2 Petitioners concede that: (1) respondent properly increased their gross receipts reported on Schedule C, Profit or Loss From Business, by $18,900 for 2011 to account for the $32,500 in nonemployee compensation Mrs. Gaines received from Life Line Foster Care Agency and (2) all of the adjustments in the notice related to the deductions claimed on a Schedule C other than the deductions for car and truck expenses.

3 Because allowable itemized deductions were less than the standard deduction, respondent disallowed otherwise allowable itemized deductions claimed on the Schedule A and allowed petitioners the standard deduction.

4 Petitioners do not claim and the record does not show that the provisions of sec. 7491(a) are applicable, and we proceed as though they are not.

5 A taxpayer may deduct vehicle expenses using either actual cost or the standard mileage rate. See sec. 1.274-5(j)(2), Income Tax Regs.

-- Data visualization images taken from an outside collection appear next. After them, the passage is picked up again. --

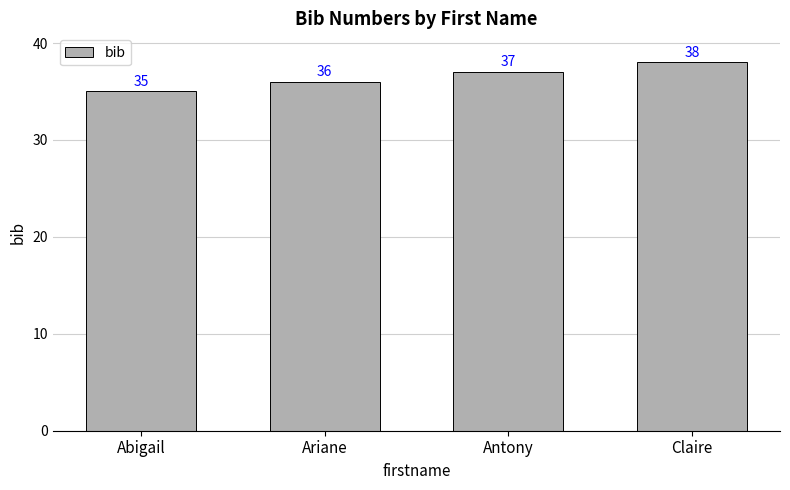

What is the label of the 3rd bar from the left?

Antony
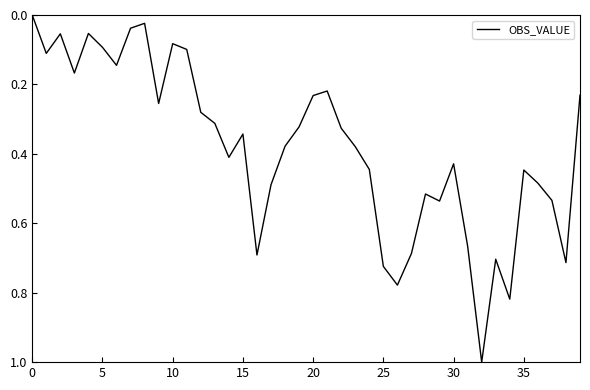

What is the difference between the maximum and minimum values?

1.0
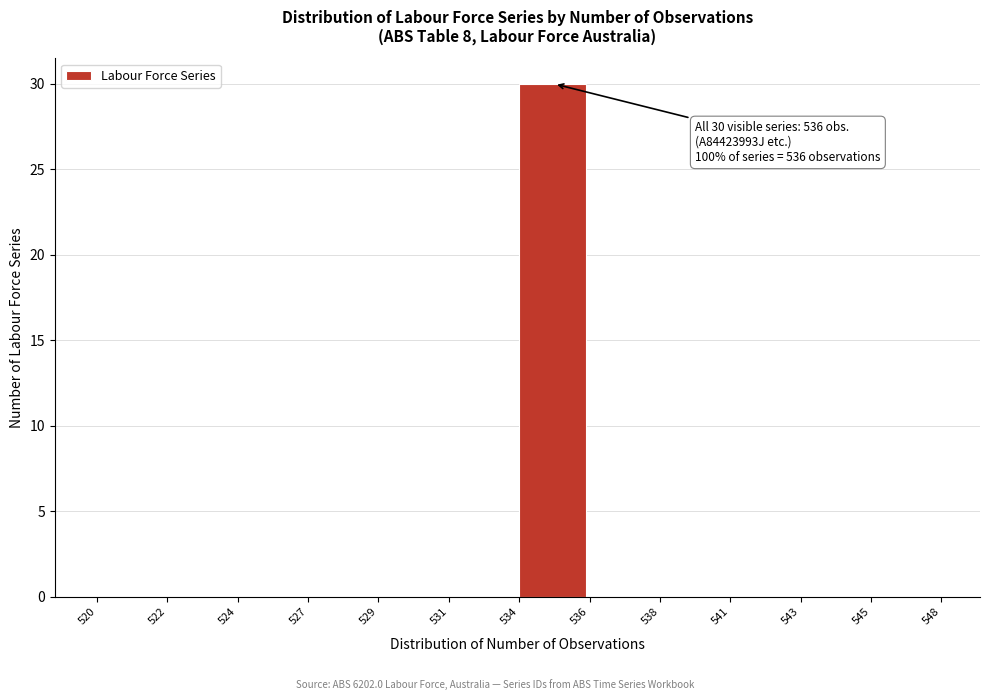

Reading right to left, extract all data points from this chart.

545=0	543=0	541=0	538=0	536=0	534=30	531=0	529=0	527=0	524=0	522=0	520=0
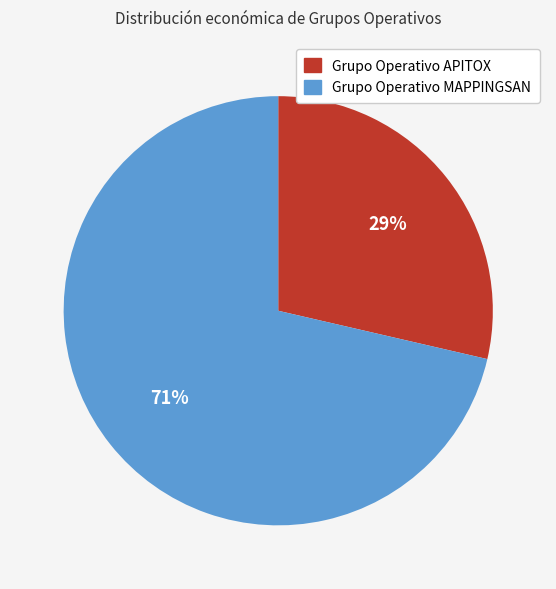

Which category has the biggest portion of the pie?

Grupo Operativo MAPPINGSAN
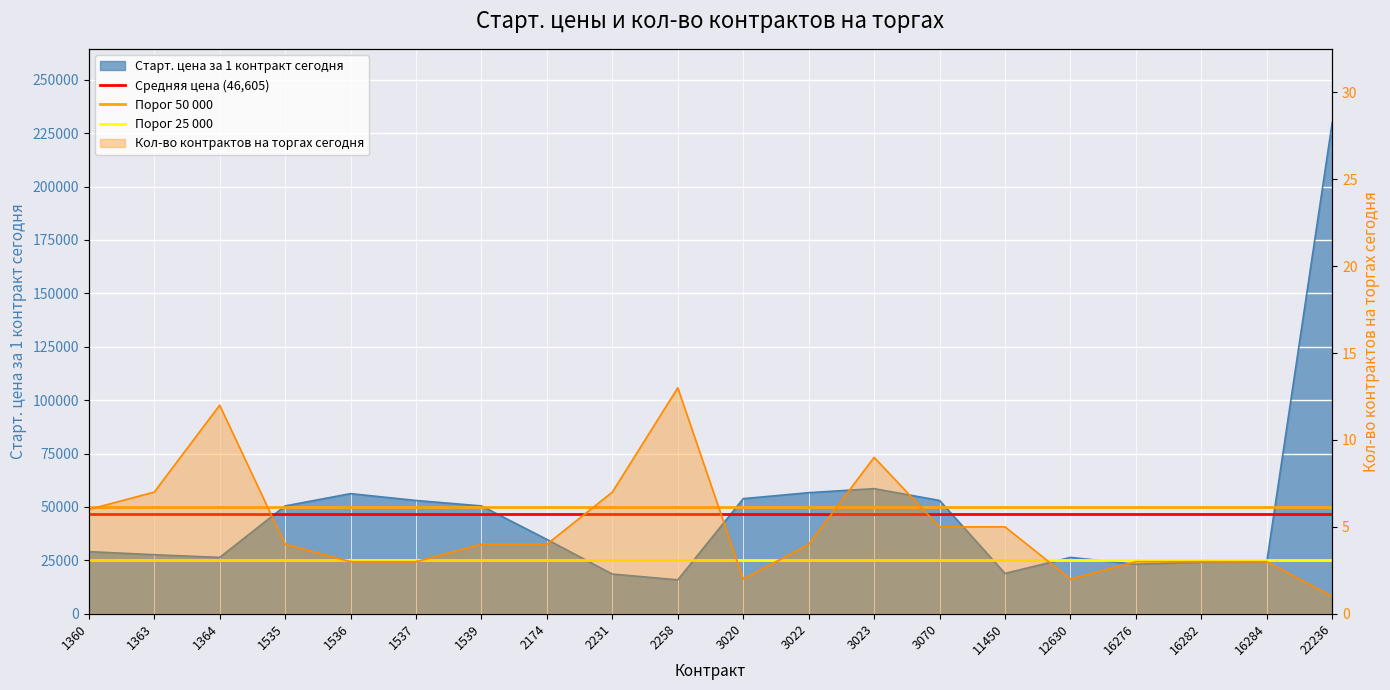

Is the value of Порог 25 000 at 1363 greater than the value of Порог 50 000 at 1363?

No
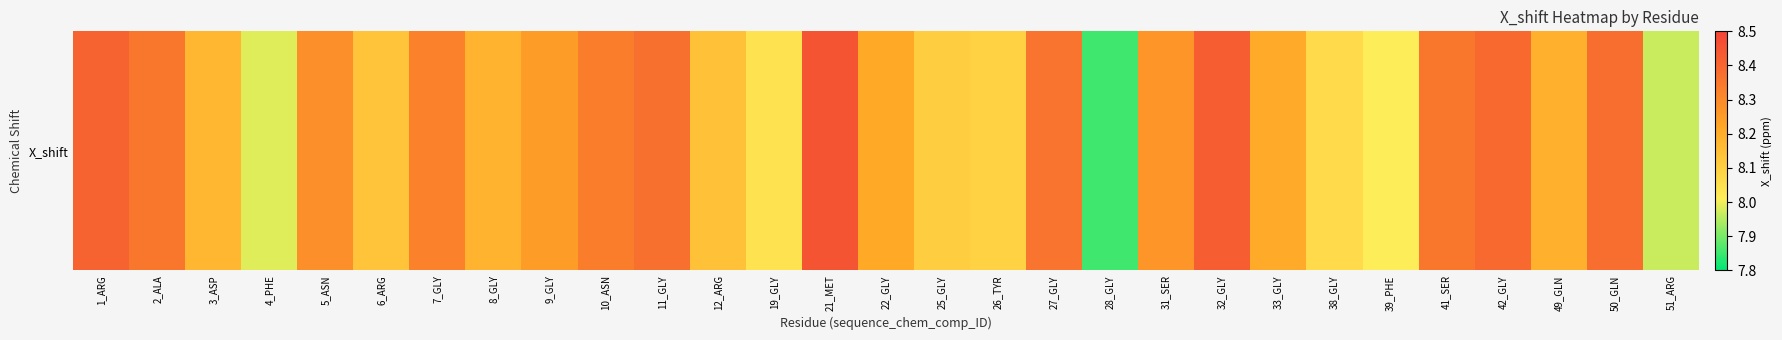

Which category has the lowest value across all series?

28_GLY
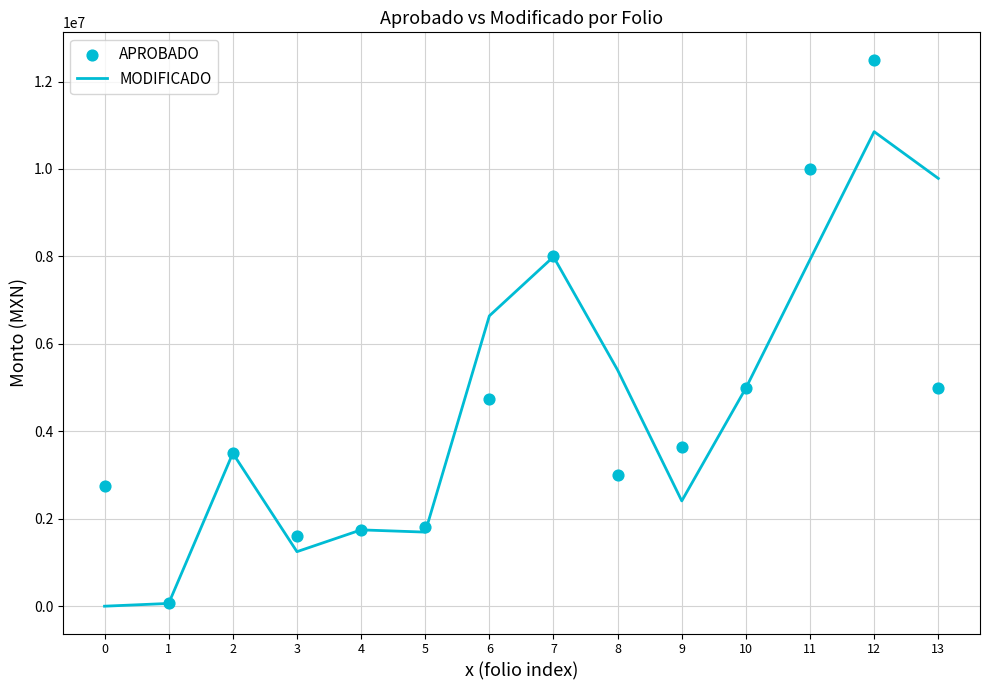

Which series has the widest spread of Y values?

APROBADO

6 An acknowledgment is contemporaneous if the donee provides it on or before the earlier of the date on which the taxpayer files a return for the year of the contribution or the due date, including extensions, for filing that return. Sec. 170(f)(8)(C). The acknowledgment must: (1) include "a description (but not value) of any property other than cash contributed"; (2) state whether the donee provided any goods or services in exchange for the gift; and (3) include a description and good-faith estimate of the value of any goods or services the donee provided. Sec. 170(f)(8)(B); sec. 1.170A-13(f)(2), Income Tax Regs.

7 Petitioners did not explain the discrepancy between the donee shown on petitioners' return and the donee referenced in petitioner's testimony.

8 For each year in issue, the deficiency, underpayment of tax, and understatement of income tax are computed in the same manner. See secs. 6211, 6662(d)(2), 6664(a).